Again he solemnly vouched for his account of the Walla Walla dinner as based on his own knowledge, and for the story of Governor Simpson's negotiations in Washington and Whitman's success in frustrating them as derived from Whitman himself.[2] Gray shared Spalding's intense prejudices and vindictiveness toward the Hudson's Bay Company and the Catholic missionaries, and consequently his History of Oregon is very untrustworthy as a source of Oregon history.[3]

When it was brought out during the Whitman controversy in 1881–5 that the Hudson's Bay Company's Colony from the Red River arrived in 1841, and therefore could not have afforded the occasion for the dramatic scene at Walla Walla and for Whitman's resolution to go east in September, 1842, Spalding's "inaccuracy in his recollection of details" was acknowledged, but the rejection of the great facts of the history on account of "the infirmity of memory of Mr. Spalding"[4] was deprecated, and two new explanations of Whitman's journey were immediately forthcoming, which have been accepted by writers who could not, like Barrows and Nixon, repeat the Walla Walla dinner story after it had been exploded.

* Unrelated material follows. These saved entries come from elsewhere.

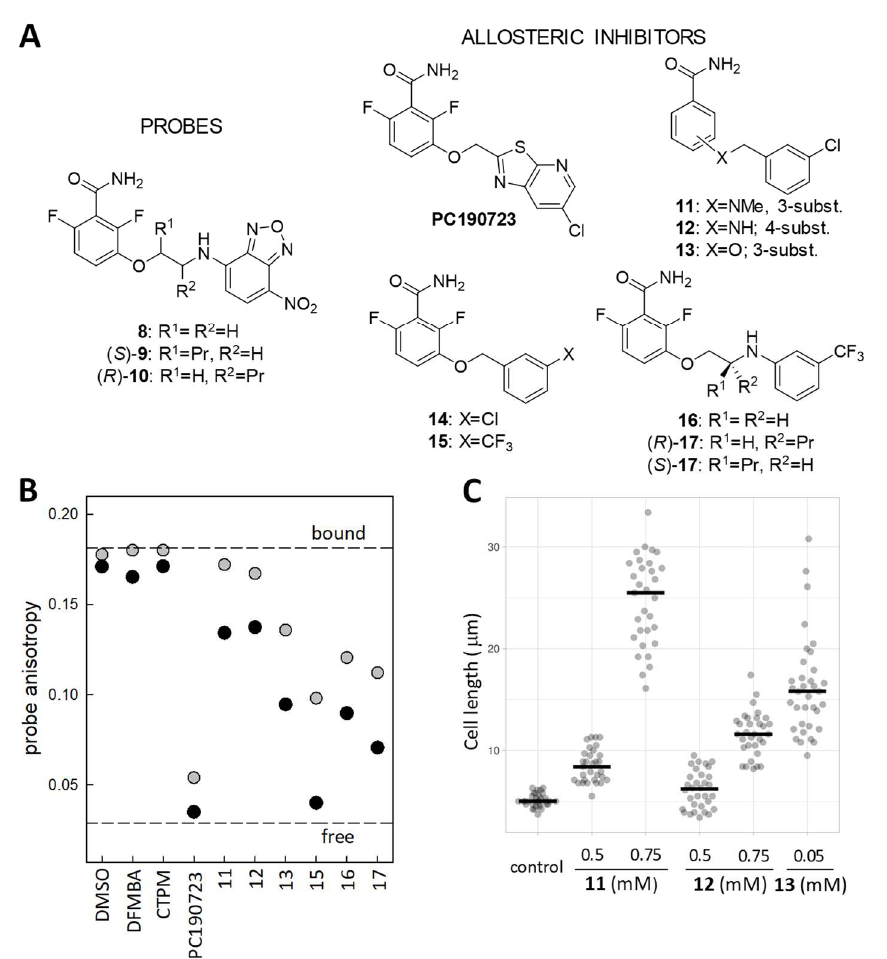
Figure 5. ( A ) Chemical structure of fluorescent probes and allosteric inhibitors targeting the FtsZ interdomain cleft. ( B ) Several examples from a florescence anisotropy screen for allosteric FtsZ inhibitors. The displacement of probe (S) - 9 (3 µ M) from stabilized BsFtsZ polymers (8 µ M binding sites) by two different concentrations of each compounds, 20 µ M (gray dots) and 200 µ M (black dots), is monitored. Control values with the solvent vehicle (DMSO), PC190723 and its 2,6-difluoro-3-methoxybenzamide (DFMBA) head and heterocyclic tail 6-(chloro [1,3] thiazolo [5,4- b ] pyridin-2-yl)methanol (CTPM), are included. The dashed lines represent the fluorescence anisotropy of the probe partially bound by FtsZ polymers and of the free probe. ( C ) Cell length measurements of B. subtilis cells treated with compound 11 , 12 , and 13 for 3 h. Raw data plots with mean values ( n ≥ 30)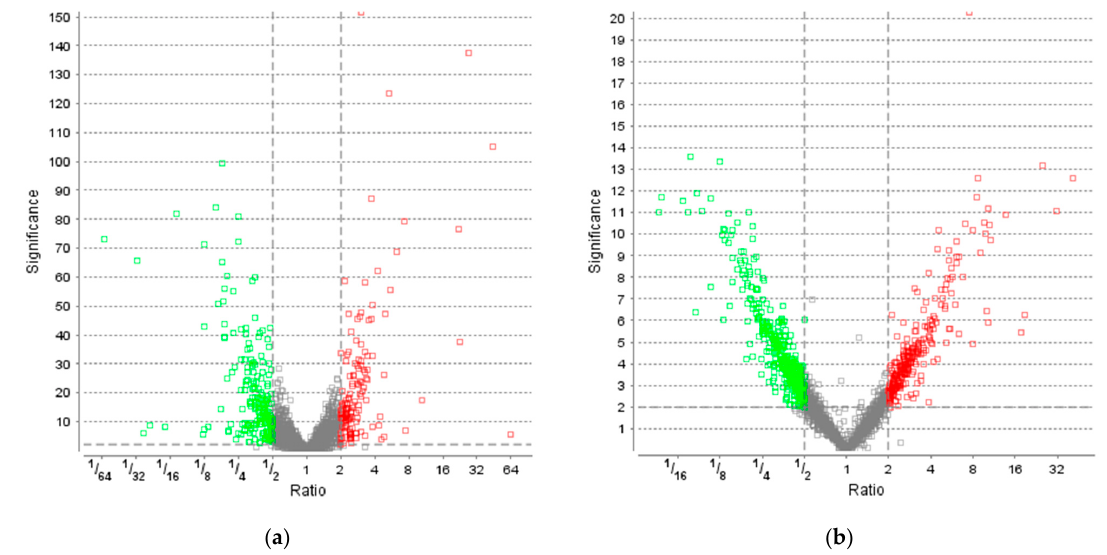
Figure 4. Volcano plots of proteins extracted from cultures grown under LED light compared to the control. Analysis was performed based on label-free quantification (LFQ). The significance is plotted against the fold change ratio. The non-axial vertical lines denote fold change thresholds of 2 (upregulated ≥ 2 in red and downregulated ≤ 0.5 in green), the non-axial horizontal lines denote a significance threshold of 2. Figure compiled by PEAKS Studio Xpro. ( a ) Volcano plot after 40 h. ( b ) Volcano plot after 122 h.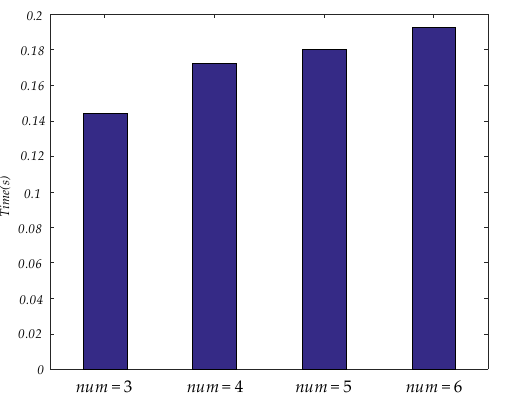
Figure 7. This figure shows the time consumed in tensor decomposition of dynamic functional brain networks with different num values.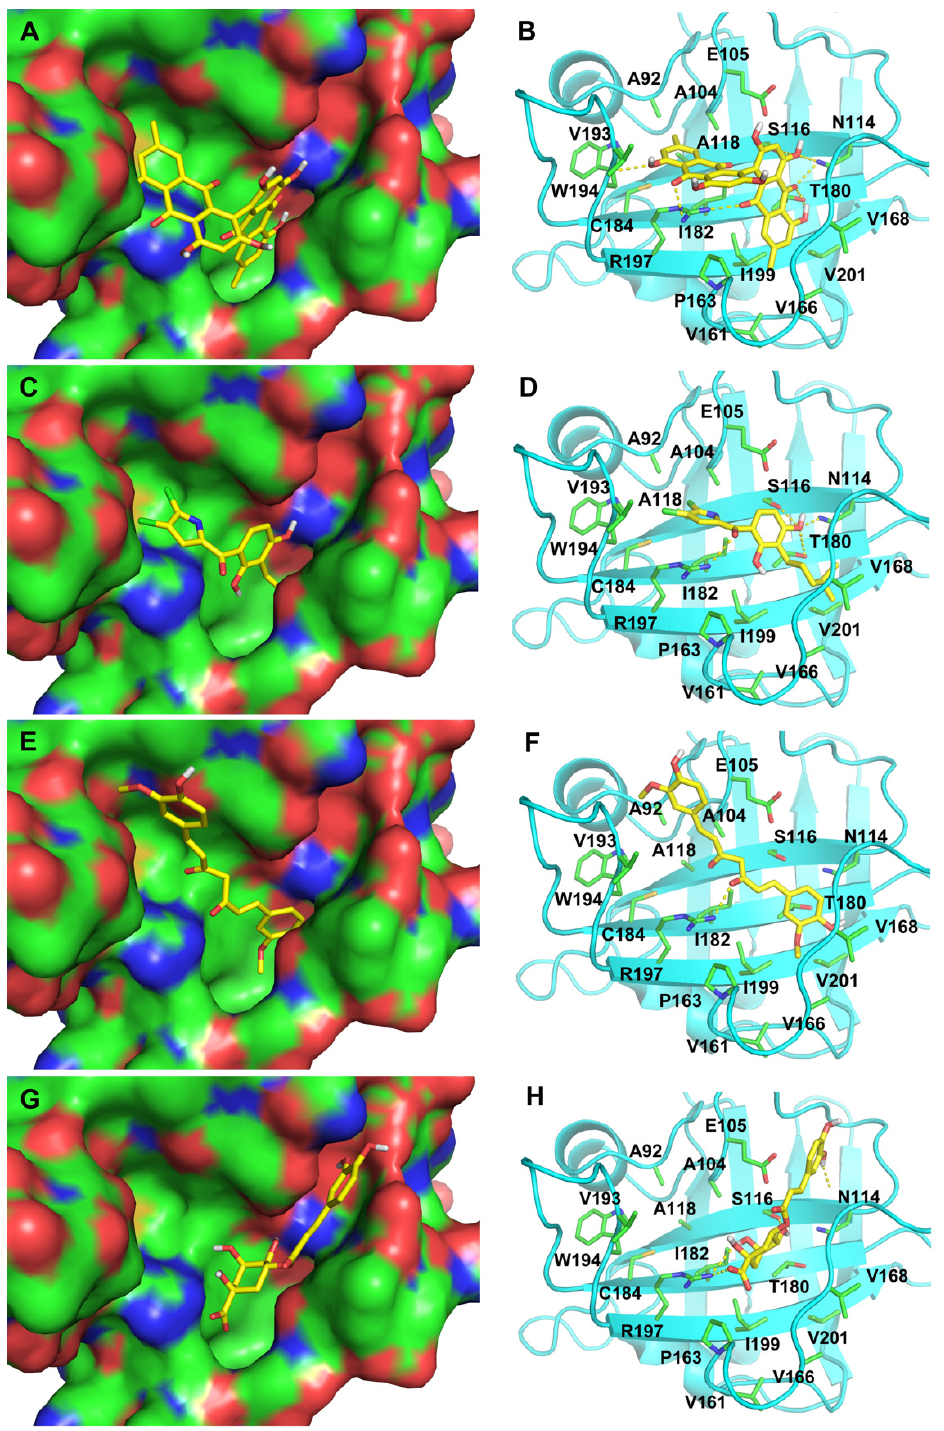
Figure 3. Docking poses of four compounds, namely ( A , B ), N1287, ( C , D ) N2576, ( E , F ), curcumin, and ( G , H ) chlorogenic acid. The compounds are shown as stick. The ligand binding site in the SrtA apo structure (PDB ID: 1T2P) is shown as surface in the panels on the left side ( A , C , E , G ), and as cartoon in the panels on the right side ( B , D , F , H ) with the sidechains of the binding residues highlighted as stick. These figures are generated by PyMOL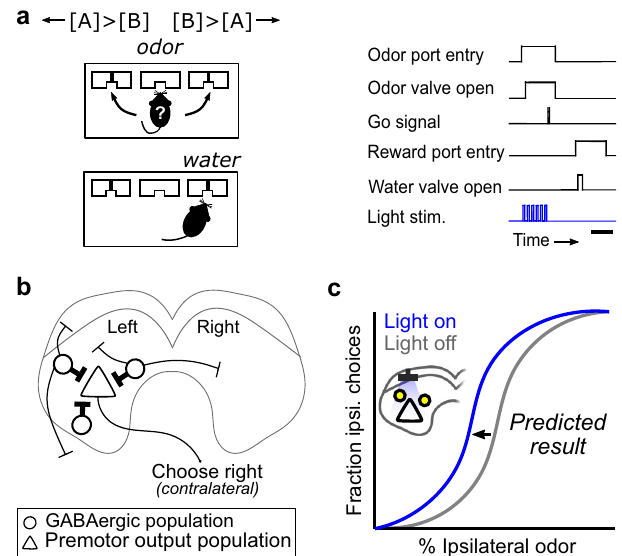
Fig. 1 Expected functional role for GABAergic SC neurons in a left-vs- right spatial choice task. a Spatial choice task. Reward location (left or right) was determined by the relative concentrations of Odors A and B [( + )-carvone and ( − )-carvone, respectively]. In each trial, the mouse entered the central odor port, chose a reward port while sampling an odor mixture, waited for the go signal, executed its choice, and received water if correct. To test their functional role in spatial choice, GABAergic SC neurons were unilaterally photoactivated during odor sampling on 30% of trials. Scale bar, ~500 ms. b GABAergic SC neurons project within one SC, between the SCs and to extracollicular targets. We hypothesized that, during spatial choice, GABAergic SC neurons suppress premotor output activity that promotes rightward (i.e., contralateral) choices. Thicker lines represent higher hypothesized activity during spatial choice. External inputs to the SC are omitted for simplicity. c We predicted that photoactivation of GABAergic SC neurons during choice would bias choices ipsilateral to the photoactivated side, indicated by a leftward shift in the psychometric function on light-on trials (blue) compared to light-off trials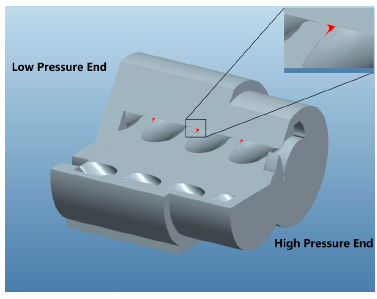
Figure 6. Blowhole. Figure 6. Blowhole.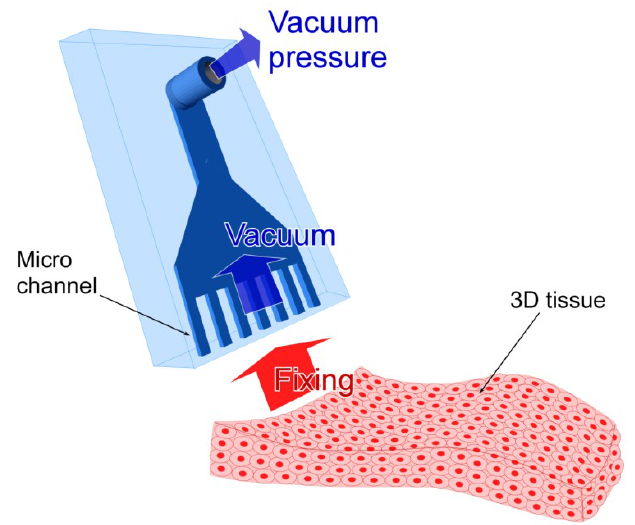
Figure 1. Conceptual illustration of the micro vacuum chuck (MVC). The 3D tissue is suctioned toward the micro size vacuum holes and fixed there by vacuum pressure which is generated at the holes.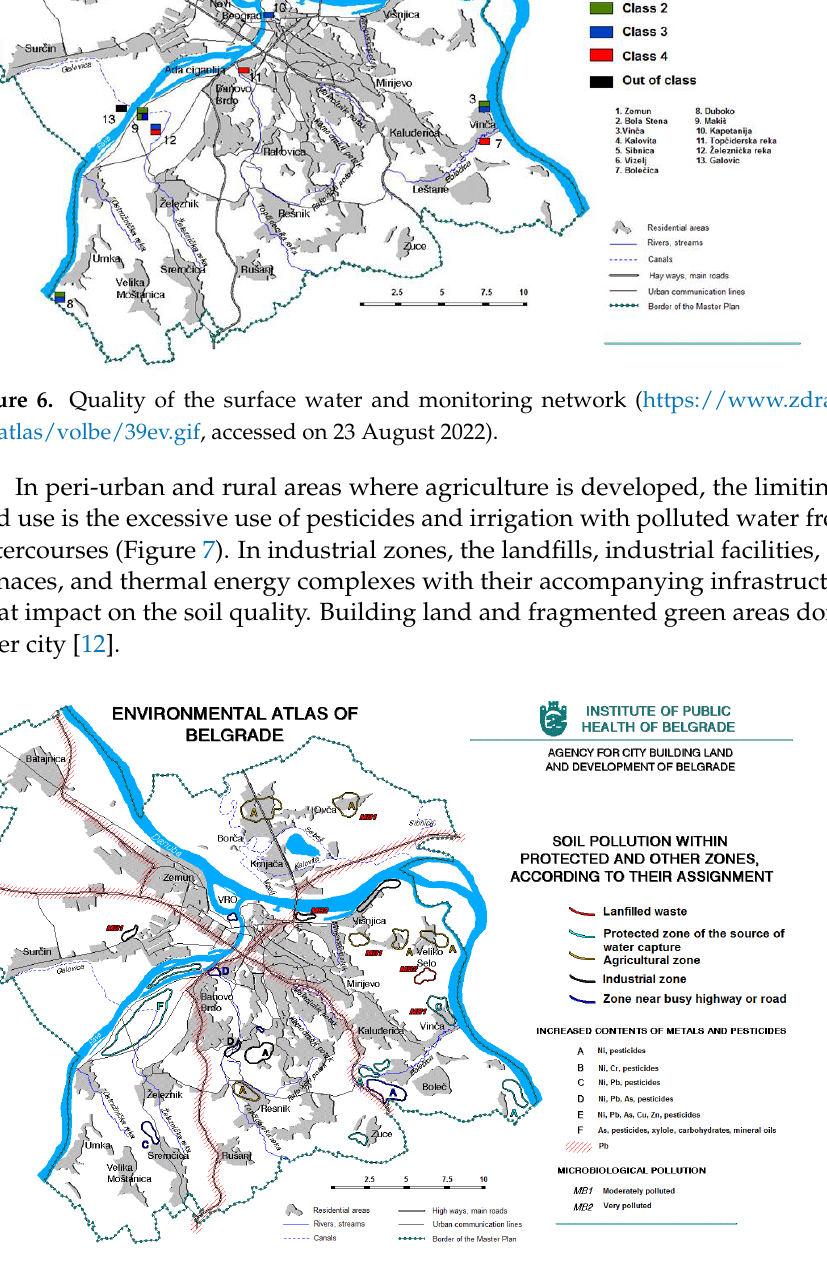
Figure 7. Soil pollution (https://www.zdravlje.org.rs/ekoatlas/volbe/45ev.gif, accessed on 23 August 2022).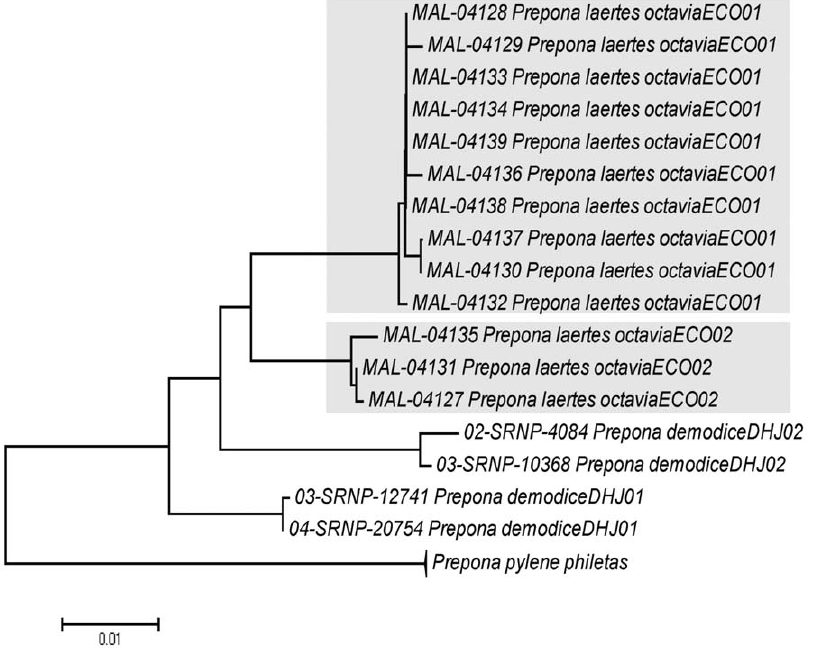
Figure 7. NJ tree showing species of Prepona from Yucatan Peninsula and Costa Rica. The two clusters of P. laertes octavia from the Yucatan are shown in grey. Note that similarly deep divergence was found in Costa Rican P. demodice . These two species were previously thought to be subspecies of Prepona laertes ( P. laertes octavia and P. laertes demodice ).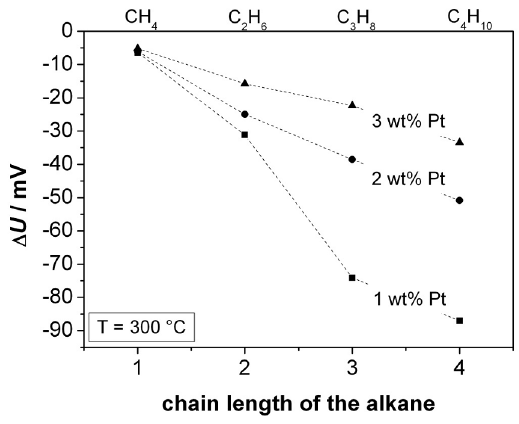
Figure 7. Sensor output change Δ U as a function of hydrocarbon chain length and Pt loading of the zeolite.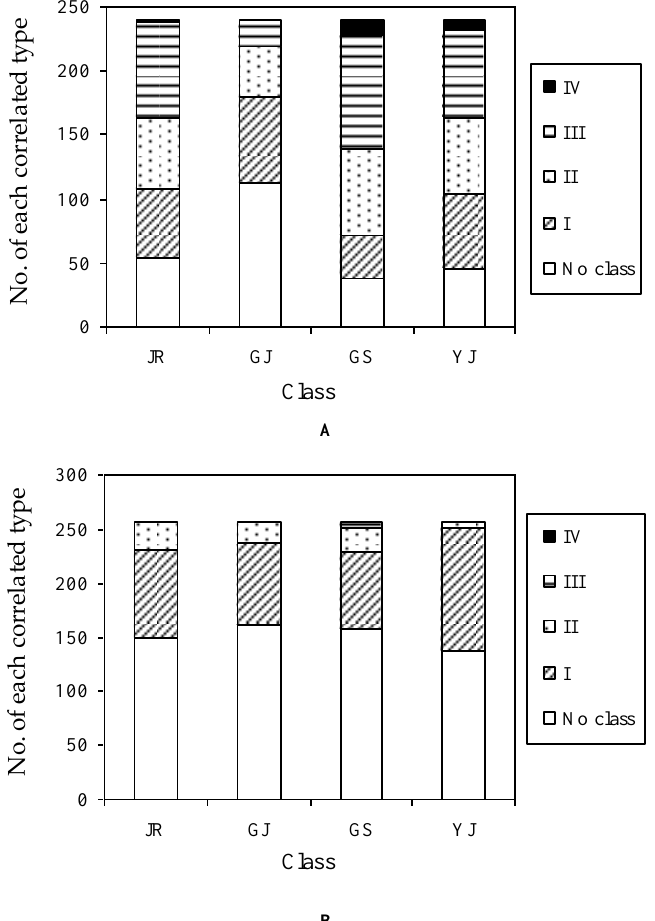
FIGURE 7. Relative abundance of the matching data pairs in terms of correlation strengths: (A) between different metals and (B) between metals and relevant parameters (criteria pollutants and meteorological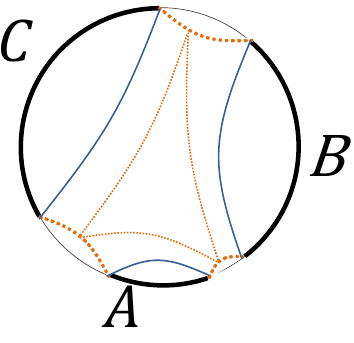
Figure 5 . The proof of a lower bound of (cid:1) W . The sum of dashed yellow lines is (cid:1) ABC + S ABC and the sum of real blue lines are S A + S B + S C . Clearly (cid:1) W ( (cid:26) ABC ) + S ABC (cid:21) S A + S B + S C follows since the entanglement entropy are de(cid:12)ned as minimal surfaces.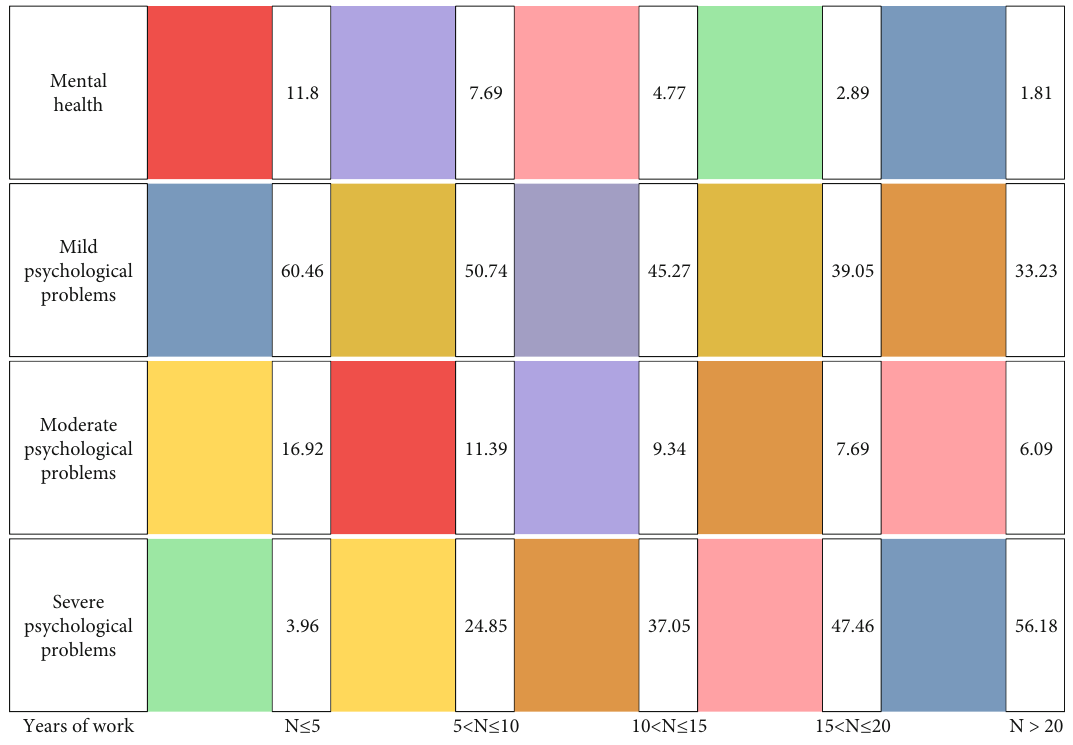
Figure 3: Comparison of teachers ’ mental health status with di ff erent working years.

One of these is a deft combination of a gross exaggeration

  1. Circular 8, 5–6.
  2. History of Oregon, 288; supra, p. 32; and Eells, Marcus Whitman, 8.
  3. "It would require a book as large as Gray's to correct Gray's mistakes." Bancroft's History of the Northwest Coast, II, 536. "It has, however, three faults—lack of arrangement, acrimonious partisanship, and disregard for truth." Bancroft, History of Oregon, I, 302. "His book, in my best judgment, is a bitter, prejudiced, sectarian, controversial work in the form of a history." Peter H. Burnett, Recollections and Opinions of an Old Pioneer, N. Y., 1880, 222. These last two judgments I regard as absolutely just.
    It will not escape notice that Gray, like Spalding, suppressed all reference to the missionary troubles in 1842 and to the action of the Board.
  4. Dr. Laurie in The Missionary Herald, Feb. 1885, 56–57.